My Hermes agent ran for 2 hours, hit a timeout at turn 89, and I had to start over. Now it checkpoints.

#devchallenge #hermesagentchallenge #agents #python

Hermes Agent Challenge Submission: Write About Hermes Agent

This is a submission for the Hermes Agent Challenge.

My Hermes research agent was doing a multi-step literature review. Two hours in, at turn 89, the API returned a timeout error that my retry logic couldn't recover from. No checkpoint. I had to start over and re-pay for 89 turns of work.

That's trace-checkpoint.

One line to checkpoint each turn

from trace_checkpoint import Checkpointer

ckpt = Checkpointer("checkpoints/run.jsonl")

for turn in range(1, 100):
    response = call_llm(messages)
    messages.append({"role": "assistant", "content": response.text})
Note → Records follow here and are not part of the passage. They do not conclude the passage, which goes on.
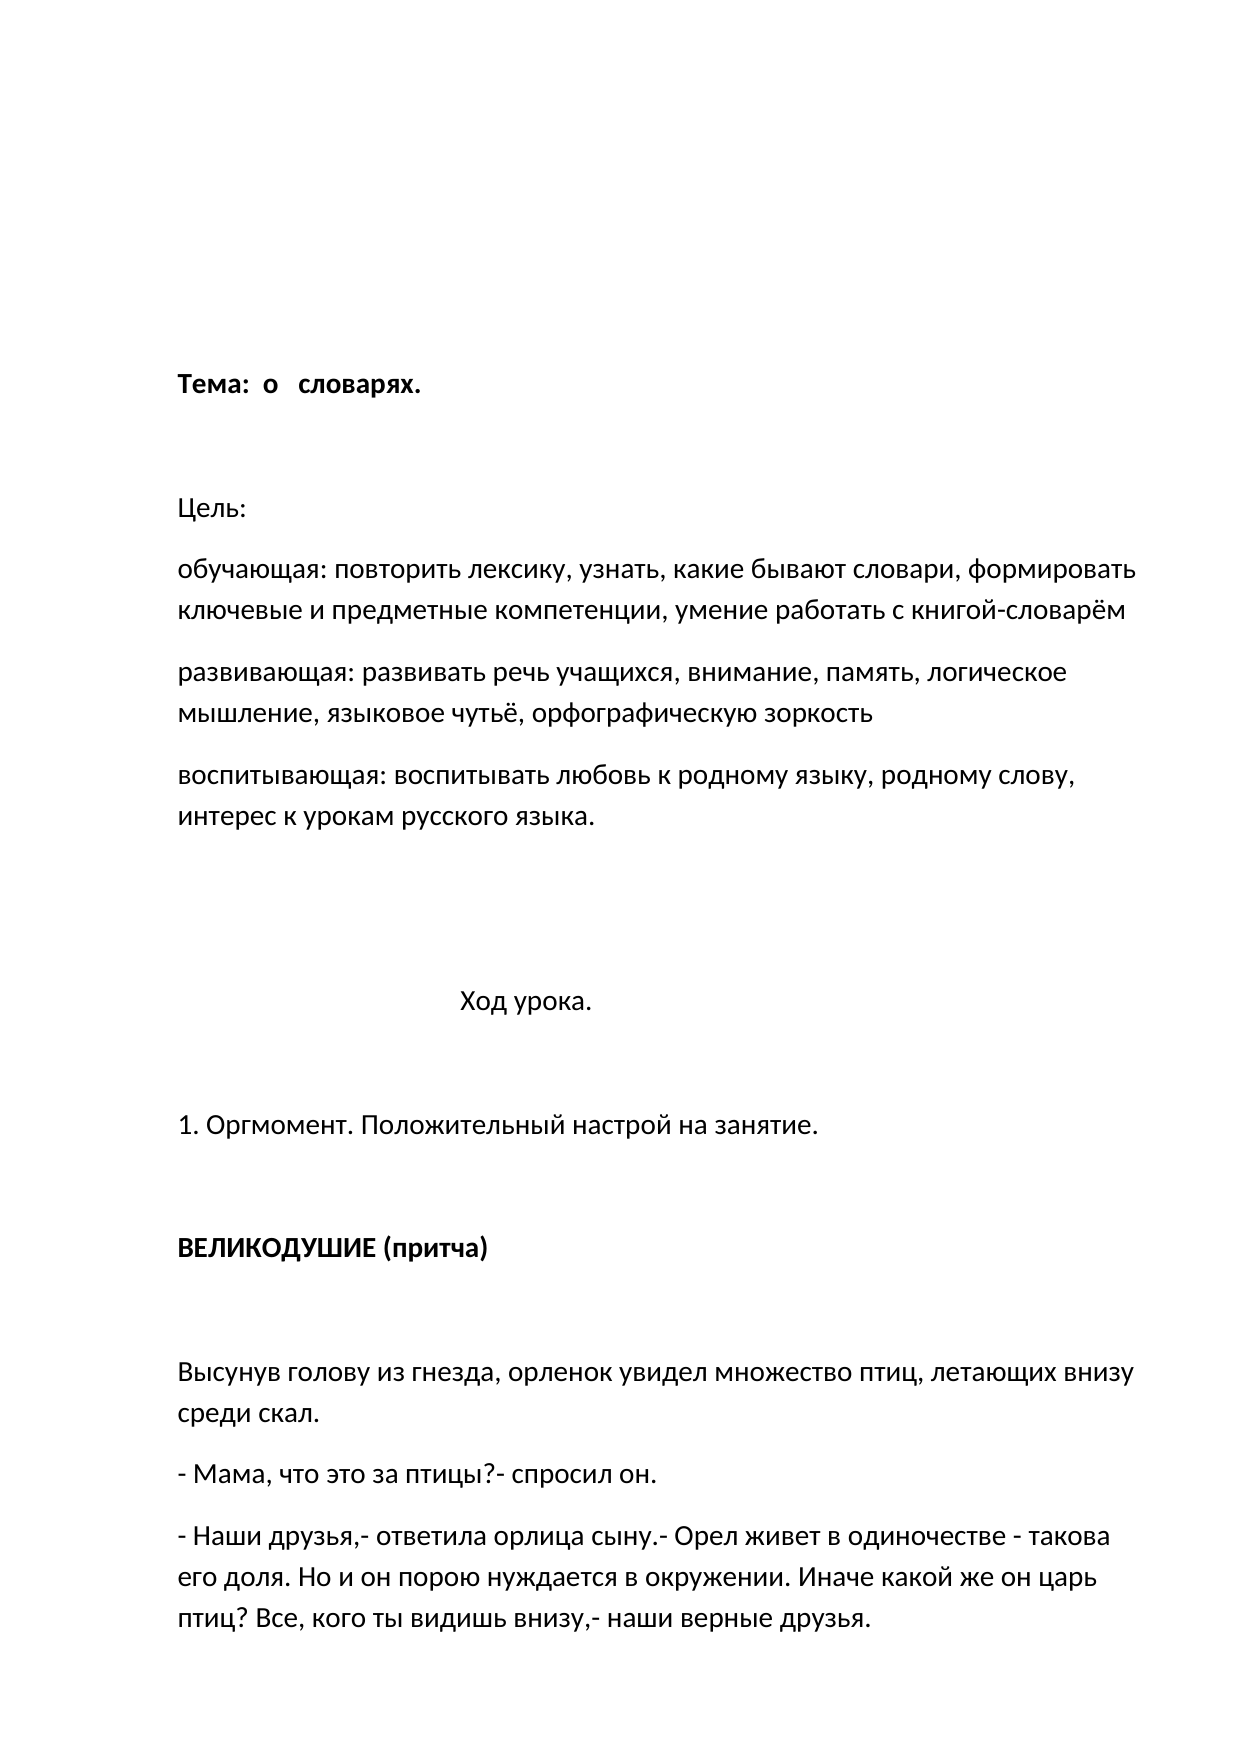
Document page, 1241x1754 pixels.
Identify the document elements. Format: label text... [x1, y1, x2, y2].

text Цель: [177, 489, 1152, 524]
text 1. Оргмомент. Положительный настрой на занятие. [177, 1106, 1152, 1141]
text - Мама, что это за птицы?- спросил он. [177, 1456, 1152, 1491]
text воспитывающая: воспитывать любовь к родному языку, родному слову, интерес к урокам русского языка. [177, 756, 1152, 832]
text обучающая: повторить лексику, узнать, какие бывают словари, формировать ключевые и предметные компетенции, умение работать с книгой-словарём [177, 551, 1152, 627]
text развивающая: развивать речь учащихся, внимание, память, логическое мышление, языковое чутьё, орфографическую зоркость [177, 653, 1152, 730]
text Высунув голову из гнезда, орленок увидел множество птиц, летающих внизу среди скал. [177, 1353, 1152, 1429]
text ВЕЛИКОДУШИЕ (притча) [177, 1229, 1152, 1265]
text Ход урока. [177, 982, 1152, 1018]
text Тема: о словарях. [177, 365, 1152, 401]
text - Наши друзья,- ответила орлица сыну.- Орел живет в одиночестве - такова его доля. Но и он порою нуждается в окружении. Иначе какой же он царь птиц? Все, кого ты видишь внизу,- наши верные друзья. [177, 1517, 1152, 1635]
    ckpt.save({"messages": messages})  # one JSONL line per turn

    if is_done(response):
        break

Each save() appends one line to the file. No lock files, no database, no temp files. If the process dies between writes, the last complete line is the last good checkpoint.

Resume after a crash

ckpt = Checkpointer("checkpoints/run.jsonl")
last = ckpt.last_record

if last:
    messages = last.data["messages"]
    start_turn = last.turn + 1
    print(f"Resuming from turn {start_turn}")
else:
    messages = [{"role": "system", "content": SYSTEM_PROMPT}]
    start_turn = 1

for turn in range(start_turn, 100):
    ...

ckpt.last_record is None if no checkpoint exists, which makes the "first run vs resume" check a single if.

The file format

Each record is a compact JSON line:

{"turn":1,"ts":1716566401.2,"data":{"messages":[...]},"meta":{"label":"research","run_id":"run-001"}}

Plain text. Grep-able. You can inspect it with cat, recover it with any JSON parser, and load it with jq. No proprietary format.

Auto turn numbering

If you don't pass turn=, the checkpointer auto-increments from last_turn + 1:

ckpt = Checkpointer("run.jsonl")
ckpt.save({"x": 1})  # turn 1
ckpt.save({"x": 2})  # turn 2
ckpt.save({"x": 3})  # turn 3

Or explicit:

ckpt.save({"messages": messages}, turn=turn)

label and run_id

Tag records with metadata for multi-agent setups:

ckpt = Checkpointer(
    "checkpoints/worker-1.jsonl",
    label="literature-review",
    run_id="run-2026-05-24",
)

Both go in the meta field of every record. Filter by run_id across merged trace files to reconstruct a full run.

What I checkpoint in my Hermes agent

ckpt.save({
    "messages": messages,             # full message history to this point
    "tool_results": tool_results,     # tool call outputs
    "sub_tasks_done": sub_tasks_done, # which sub-tasks completed
    "cost_usd": running_cost,         # cost so far
})

On resume, I reload this dict and pick up exactly where I left off. The tool results are already there — I don't redo the web searches or API calls that already completed.